Invité de l’émission _Moment de vérité_ d’Alain Foka, le ministre togolais des Affaires étrangères, Prof. Robert Dussey, a livré une analyse tranchante sur les crises sécuritaires qui traversent le continent. Revenant sur la situation au Mali et sur le mutisme que suscitent certains conflits, il a refusé toute explication simpliste.
« Ce silence ne peut être expliqué par une seule cause. Il résulte d’un enchevêtrement de facteurs politiques et historiques que nous devons regarder en face si nous voulons cesser de subir l’histoire », a-t-il martelé.
Pour le chef de la diplomatie togolaise, ce mutisme procède autant de la peur que de l’ignorance, de la lâcheté que de l’inconscience. Une grille de lecture qu’il développe depuis des années, notamment dans son ouvrage _L’Afrique malade de ses hommes politiques.
Replaçant le débat dans la longue durée, Robert Dussey a rappelé l’ambition des premiers dirigeants africains : bâtir un continent structuré, solidaire, maître de son destin. Or, selon lui, une partie des élites actuelles a rompu cette dynamique.
Mais l’ancien universitaire refuse la résignation : « Il ne faut céder ni à la résignation ni à la fatalité. L’Afrique a les ressources intellectuelles, humaines et morales pour reprendre l’initiative. Encore faut-il en avoir la volonté politique ».

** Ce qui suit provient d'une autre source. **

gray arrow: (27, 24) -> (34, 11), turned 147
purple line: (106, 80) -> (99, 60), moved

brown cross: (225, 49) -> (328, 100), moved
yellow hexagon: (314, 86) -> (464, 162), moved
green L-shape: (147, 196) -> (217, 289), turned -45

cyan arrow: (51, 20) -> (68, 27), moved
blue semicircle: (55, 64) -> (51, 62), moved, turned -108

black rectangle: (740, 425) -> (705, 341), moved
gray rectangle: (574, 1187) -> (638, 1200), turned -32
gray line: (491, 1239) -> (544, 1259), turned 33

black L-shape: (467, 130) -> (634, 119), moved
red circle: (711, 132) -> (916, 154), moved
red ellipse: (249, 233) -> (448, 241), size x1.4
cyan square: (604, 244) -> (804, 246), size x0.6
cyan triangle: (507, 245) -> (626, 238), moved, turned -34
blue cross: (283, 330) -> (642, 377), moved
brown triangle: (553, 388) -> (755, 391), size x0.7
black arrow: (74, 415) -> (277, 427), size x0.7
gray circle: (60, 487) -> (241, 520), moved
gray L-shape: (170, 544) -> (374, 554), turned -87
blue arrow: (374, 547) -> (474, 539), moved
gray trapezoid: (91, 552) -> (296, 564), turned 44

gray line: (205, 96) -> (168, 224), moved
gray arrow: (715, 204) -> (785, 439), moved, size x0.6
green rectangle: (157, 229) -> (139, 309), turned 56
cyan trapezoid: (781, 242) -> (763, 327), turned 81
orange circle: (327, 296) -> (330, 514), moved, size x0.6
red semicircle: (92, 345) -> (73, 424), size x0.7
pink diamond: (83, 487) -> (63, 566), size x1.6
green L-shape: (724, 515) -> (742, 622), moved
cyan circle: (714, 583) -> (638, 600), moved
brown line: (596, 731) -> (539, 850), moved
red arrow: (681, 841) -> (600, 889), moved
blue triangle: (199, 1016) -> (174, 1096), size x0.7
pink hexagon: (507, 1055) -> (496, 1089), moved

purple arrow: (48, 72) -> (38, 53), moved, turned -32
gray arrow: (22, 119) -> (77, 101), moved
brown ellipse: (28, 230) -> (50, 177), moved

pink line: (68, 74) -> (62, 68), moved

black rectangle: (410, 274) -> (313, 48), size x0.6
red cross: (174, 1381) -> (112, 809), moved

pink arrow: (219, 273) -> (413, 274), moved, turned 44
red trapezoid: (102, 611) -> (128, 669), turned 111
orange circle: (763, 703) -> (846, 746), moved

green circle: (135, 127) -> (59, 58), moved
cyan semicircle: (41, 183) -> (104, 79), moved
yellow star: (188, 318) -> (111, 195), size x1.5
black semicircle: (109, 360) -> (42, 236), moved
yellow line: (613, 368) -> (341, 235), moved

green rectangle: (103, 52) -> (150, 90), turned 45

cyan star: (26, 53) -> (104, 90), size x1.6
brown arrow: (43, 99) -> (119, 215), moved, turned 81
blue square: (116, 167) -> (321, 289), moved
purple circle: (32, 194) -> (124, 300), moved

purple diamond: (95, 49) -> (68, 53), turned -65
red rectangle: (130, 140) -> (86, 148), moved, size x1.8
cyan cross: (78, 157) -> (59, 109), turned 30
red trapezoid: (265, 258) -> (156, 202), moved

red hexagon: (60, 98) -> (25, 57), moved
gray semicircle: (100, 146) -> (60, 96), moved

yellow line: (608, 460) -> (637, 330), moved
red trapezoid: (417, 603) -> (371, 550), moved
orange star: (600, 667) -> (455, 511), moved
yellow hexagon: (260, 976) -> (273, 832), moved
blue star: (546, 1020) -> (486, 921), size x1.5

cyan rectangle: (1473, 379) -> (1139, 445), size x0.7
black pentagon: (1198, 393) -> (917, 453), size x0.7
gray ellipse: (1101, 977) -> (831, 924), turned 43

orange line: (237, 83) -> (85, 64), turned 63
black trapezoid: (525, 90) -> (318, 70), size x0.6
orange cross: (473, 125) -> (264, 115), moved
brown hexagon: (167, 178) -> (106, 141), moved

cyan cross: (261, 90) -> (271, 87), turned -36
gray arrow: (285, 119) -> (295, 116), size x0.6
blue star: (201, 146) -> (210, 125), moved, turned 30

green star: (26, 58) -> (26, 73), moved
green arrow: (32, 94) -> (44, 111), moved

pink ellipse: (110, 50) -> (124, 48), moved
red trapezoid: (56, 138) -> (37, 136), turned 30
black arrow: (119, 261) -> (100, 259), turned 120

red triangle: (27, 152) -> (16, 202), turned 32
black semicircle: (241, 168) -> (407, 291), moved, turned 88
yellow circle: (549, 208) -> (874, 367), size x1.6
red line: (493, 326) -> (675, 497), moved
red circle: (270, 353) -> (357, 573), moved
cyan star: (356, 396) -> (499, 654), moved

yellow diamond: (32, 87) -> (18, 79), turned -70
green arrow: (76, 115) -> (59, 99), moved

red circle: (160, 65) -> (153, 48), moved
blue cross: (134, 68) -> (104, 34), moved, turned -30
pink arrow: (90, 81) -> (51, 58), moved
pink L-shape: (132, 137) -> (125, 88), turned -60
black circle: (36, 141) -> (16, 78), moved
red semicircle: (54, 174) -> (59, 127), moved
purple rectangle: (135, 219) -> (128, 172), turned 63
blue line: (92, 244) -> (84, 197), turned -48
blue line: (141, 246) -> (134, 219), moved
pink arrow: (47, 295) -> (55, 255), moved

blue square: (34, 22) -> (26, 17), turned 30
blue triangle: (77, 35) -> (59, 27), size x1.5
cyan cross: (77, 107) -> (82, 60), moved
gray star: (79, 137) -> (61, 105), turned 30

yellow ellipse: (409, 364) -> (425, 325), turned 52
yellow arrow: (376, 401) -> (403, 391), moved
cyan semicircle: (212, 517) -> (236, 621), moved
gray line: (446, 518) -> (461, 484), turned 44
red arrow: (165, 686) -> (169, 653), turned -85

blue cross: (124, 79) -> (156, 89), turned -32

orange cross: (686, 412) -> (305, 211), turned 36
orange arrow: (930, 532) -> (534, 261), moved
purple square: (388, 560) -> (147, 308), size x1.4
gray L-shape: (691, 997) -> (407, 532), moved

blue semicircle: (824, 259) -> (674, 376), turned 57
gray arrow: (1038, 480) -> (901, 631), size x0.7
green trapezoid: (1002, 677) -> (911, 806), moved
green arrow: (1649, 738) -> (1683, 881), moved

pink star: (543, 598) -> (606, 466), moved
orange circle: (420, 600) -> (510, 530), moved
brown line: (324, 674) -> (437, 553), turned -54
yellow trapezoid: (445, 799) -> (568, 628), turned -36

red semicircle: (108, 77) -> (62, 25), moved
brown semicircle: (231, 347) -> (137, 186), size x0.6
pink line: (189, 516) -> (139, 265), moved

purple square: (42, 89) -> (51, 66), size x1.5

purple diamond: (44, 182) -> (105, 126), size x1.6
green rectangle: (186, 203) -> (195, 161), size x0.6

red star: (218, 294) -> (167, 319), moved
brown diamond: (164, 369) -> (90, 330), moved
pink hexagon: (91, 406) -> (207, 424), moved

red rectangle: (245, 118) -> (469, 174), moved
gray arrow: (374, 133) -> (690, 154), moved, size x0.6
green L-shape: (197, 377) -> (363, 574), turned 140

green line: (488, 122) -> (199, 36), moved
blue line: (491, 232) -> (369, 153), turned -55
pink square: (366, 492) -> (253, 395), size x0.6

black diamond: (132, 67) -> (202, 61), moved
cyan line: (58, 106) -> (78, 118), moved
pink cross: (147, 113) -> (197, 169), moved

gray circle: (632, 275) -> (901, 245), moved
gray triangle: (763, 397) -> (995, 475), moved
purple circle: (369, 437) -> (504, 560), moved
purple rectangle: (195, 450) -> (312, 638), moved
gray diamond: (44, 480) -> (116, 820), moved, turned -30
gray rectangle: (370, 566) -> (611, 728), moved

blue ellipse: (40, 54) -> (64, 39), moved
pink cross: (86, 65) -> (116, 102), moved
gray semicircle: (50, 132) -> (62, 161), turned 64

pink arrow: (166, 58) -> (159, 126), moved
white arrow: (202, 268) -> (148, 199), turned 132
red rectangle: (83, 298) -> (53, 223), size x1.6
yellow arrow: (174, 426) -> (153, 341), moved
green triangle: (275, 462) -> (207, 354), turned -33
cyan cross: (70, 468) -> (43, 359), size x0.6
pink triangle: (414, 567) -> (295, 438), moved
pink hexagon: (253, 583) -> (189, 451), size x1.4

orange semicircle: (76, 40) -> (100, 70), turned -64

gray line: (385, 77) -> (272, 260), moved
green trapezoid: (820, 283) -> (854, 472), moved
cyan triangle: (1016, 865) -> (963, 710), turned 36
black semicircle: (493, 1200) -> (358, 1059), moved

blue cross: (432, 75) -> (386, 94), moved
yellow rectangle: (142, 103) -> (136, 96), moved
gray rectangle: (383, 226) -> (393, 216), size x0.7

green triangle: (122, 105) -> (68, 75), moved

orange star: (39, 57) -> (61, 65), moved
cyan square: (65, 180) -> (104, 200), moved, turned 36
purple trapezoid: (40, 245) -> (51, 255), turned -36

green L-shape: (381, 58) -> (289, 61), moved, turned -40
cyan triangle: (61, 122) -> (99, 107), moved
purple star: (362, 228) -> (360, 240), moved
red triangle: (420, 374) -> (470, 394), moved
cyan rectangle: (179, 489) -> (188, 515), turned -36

Sur le plan sécuritaire, le ministre a condamné sans détour l’attaque du 25 avril au Mali. Il y voit la confirmation d’une tendance lourde : l’alliance croissante entre groupes rebelles et organisations djihadistes. Une convergence qui, selon lui, menace directement l’arc sahélien et, par ricochet, toute l’Afrique de l’Ouest.
« Ces dynamiques ne sont pas isolées. En Afrique de l’Ouest, la sécurité est un système de vases communicants. Ce qui brûle au nord du Mali finit par embraser nos frontières », a-t-il averti, plaidant pour une lecture régionale, et non nationale, des menaces.
Évoquant le rôle des institutions continentales, Robert Dussey reconnaît le rôle fondateur de l’Union africaine, mais déplore sa lourdeur procédurale face aux urgences. D’où l’idée de l’Alliance politique africaine APA, née à Lomé : un cadre de concertation plus souple, plus réactif, sans prétention de se substituer à l’UA.
La preuve par l’agenda : le ministre a annoncé la tenue, le 3 juillet à Lomé, d’une réunion extraordinaire de l’APA. Plusieurs pays africains et des États du Golfe y prendront part. À l’ordre du jour : mesurer les retombées de la crise au Moyen-Orient sur l’Afrique. Sécurité, économie, énergie : les trois piliers de la vulnérabilité africaine seront passés au crible.
L’ambition est claire : aboutir à une déclaration commune et poser les bases d’un dialogue renouvelé entre l’Afrique et ses partenaires internationaux. Une diplomatie d’anticipation, non de réaction.
Avec cette sortie, Robert Dussey pose le débat sur la responsabilité africaine. Il ne s’agit plus seulement de dénoncer les ingérences extérieures, mais d’interroger la capacité du continent à parler d’une seule voix, vite et fort, quand ses propres équilibres sont menacés.